━━━ STUDY TEXT

Albert Paul Alain (1 March 1880 – 15 October 1971) was a 20th-century French organist and composer.

Biography 
Born in Saint-Germain-en-Laye to Clarisse-Alphonsine Fouquet (born 1859) and Paul François Alain (born 1851), he entered in adulthood into the Conservatoire de Paris and obtained a first prize for harmony in 1904. He pursued counterpoint studies with Georges Caussade, fugue and music composition with Charles Lenepveu and Gabriel Fauré, at the same time as he worked on the organ with Guilmant and Louis Vierne. In 1924, succeeding Albert Renaud, he became organist of the church of Saint-Germain-en-Laye, a position he held until his death.

Passionate about organ building, he built over the years (1911–1970) an instrument with 4 keyboards and 43 stops in his house. This organ is now installed in Romainmôtier, Switzerland.

He married Magdeleine Alberty in 1910, and they became parents of four children with exceptional gifts: Jehan (1911-1940), Marie-Odile (1914-1937), Olivier (1918-1994) and Marie-Claire (1926–2013).

━━━━━━

### EXERCISES
1 > Update the Albert Alain biography by reproducing the stretch from "He married Magdeleine" through "and Marie-Claire (1926–2013).", putting "remarkable" in place of "exceptional".
2 > Extend the Albert Alain biography with new text that picks up after its final sentence.
The listing that comes next has no connection to the Albert Alain biography.

━━━ MATERIAL PROVIDED

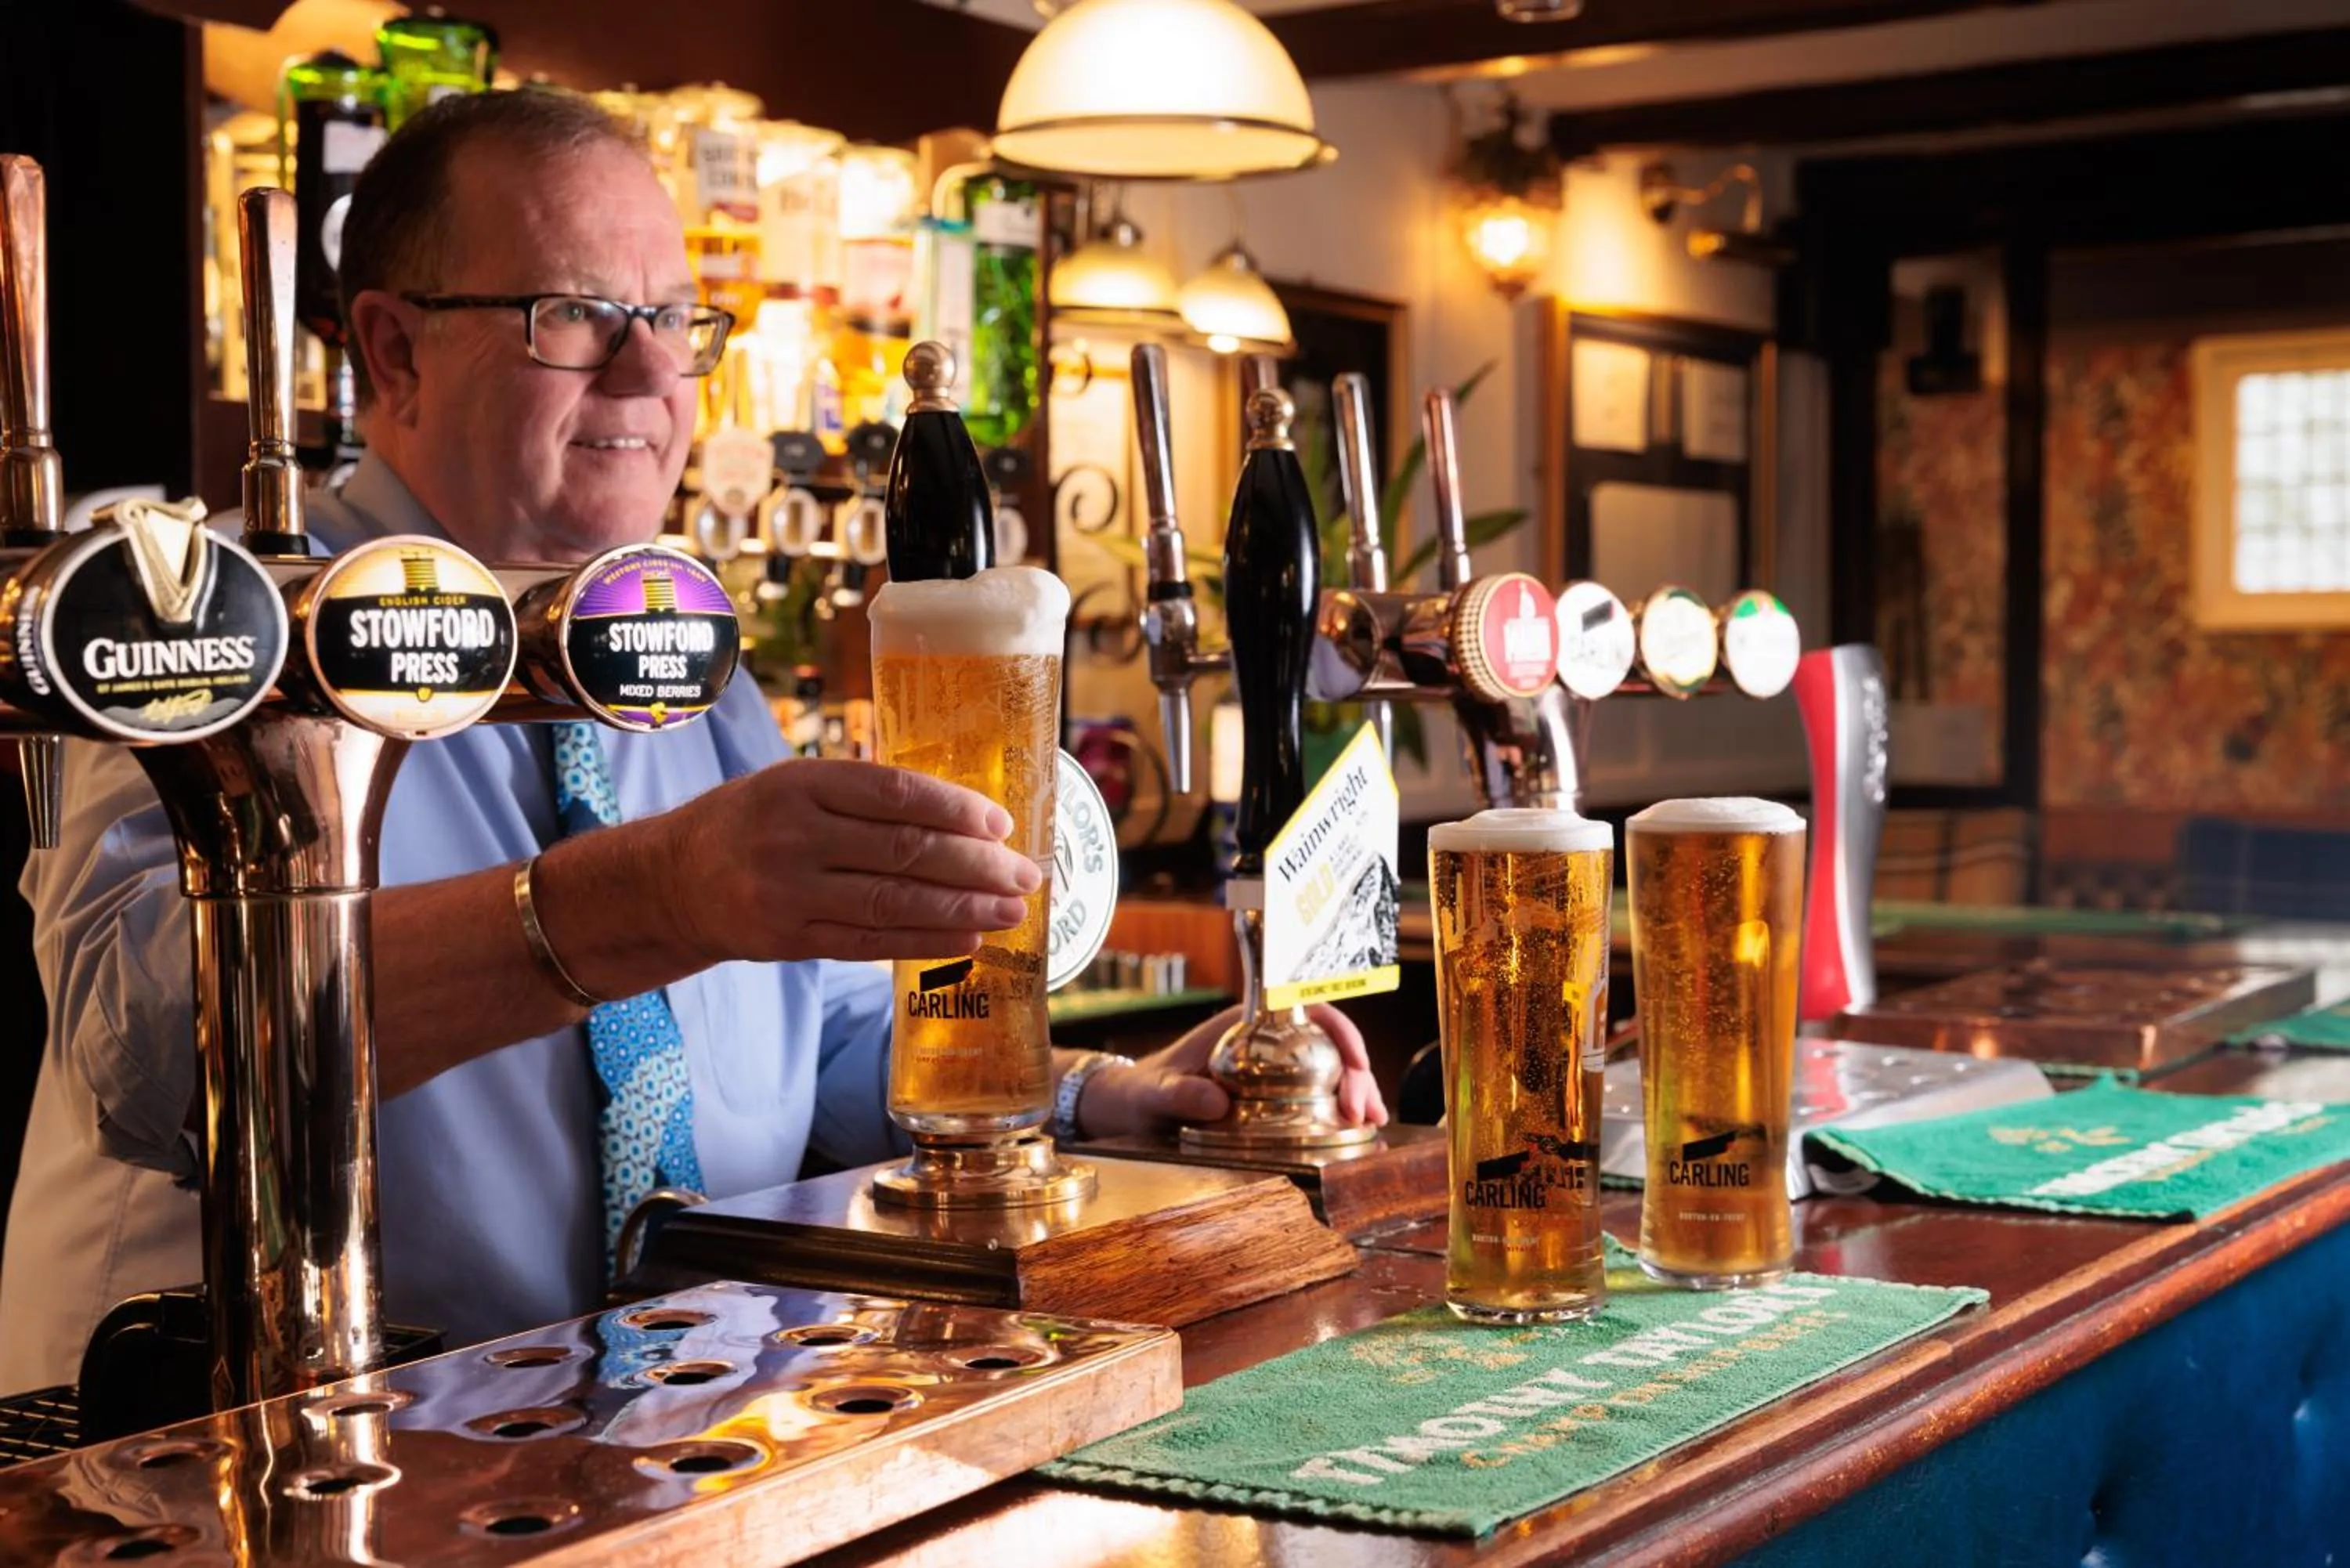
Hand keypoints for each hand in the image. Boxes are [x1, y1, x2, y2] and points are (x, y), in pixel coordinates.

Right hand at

━━━━━━

### EXERCISE RESPONSES
1 >
He married Magdeleine Alberty in 1910, and they became parents of four children with remarkable gifts: Jehan (1911-1940), Marie-Odile (1914-1937), Olivier (1918-1994) and Marie-Claire (1926–2013).

2 >
Works 
As a composer of religious music, he is responsible for 469 pieces, among others:

Organ and harmonium 
 Final sur le carillon de Luçon Op. 324
 Scherzo pour grand orgue
 Andante pour grand orgue
 5 Pièces faciles en forme de Messe Basse
 Pièces pour orgue ou harmonium in Les Maîtres contemporains de l’orgue, by Joseph Joubert (abbot), 
vol. 4 : Offertoire pour la semaine de Pâques sur l’Antienne Vespere et la Prose O Filii ; Marche nuptiale (1900) ; 
vol. 7 : Alla Hændel, Alla Bach, Alla Franck pour grand orgue avec pédale (1914). Cf. Pièces d'orgue, 1st series.
  Pièces d'orgue, 2nd series, Sénart, Paris (1914) : IV. Cortège - V. Andantino - VI. Rapsodie sur des Noëls connus.
 15 Pièces pour Harmonium ou Orgue sur des Thèmes liturgiques, L.-J. Biton, St-Laurent-sur-Sèvre (Vendée), 1919.
 Suite héroïque in the 2nd issue of the series Les Voix de la douleur chrétienne published by abbott Joubert by A. Ledent-Malay in Brussel (1924).

Vocal music 
Motets  : 
 À la Sainte Croix (4 mixed or 3 equal voices and organ) 
 Ave Verum Corpus (4 mixed voices)
 Choral final: Chantons Jésus (4 mixed or 3 equal voices)
 Mystères Glorieux (soloist and 4 mixed or 3 equal voices and organ
 Isti Sunt Agni Novelli (4 mixed voices).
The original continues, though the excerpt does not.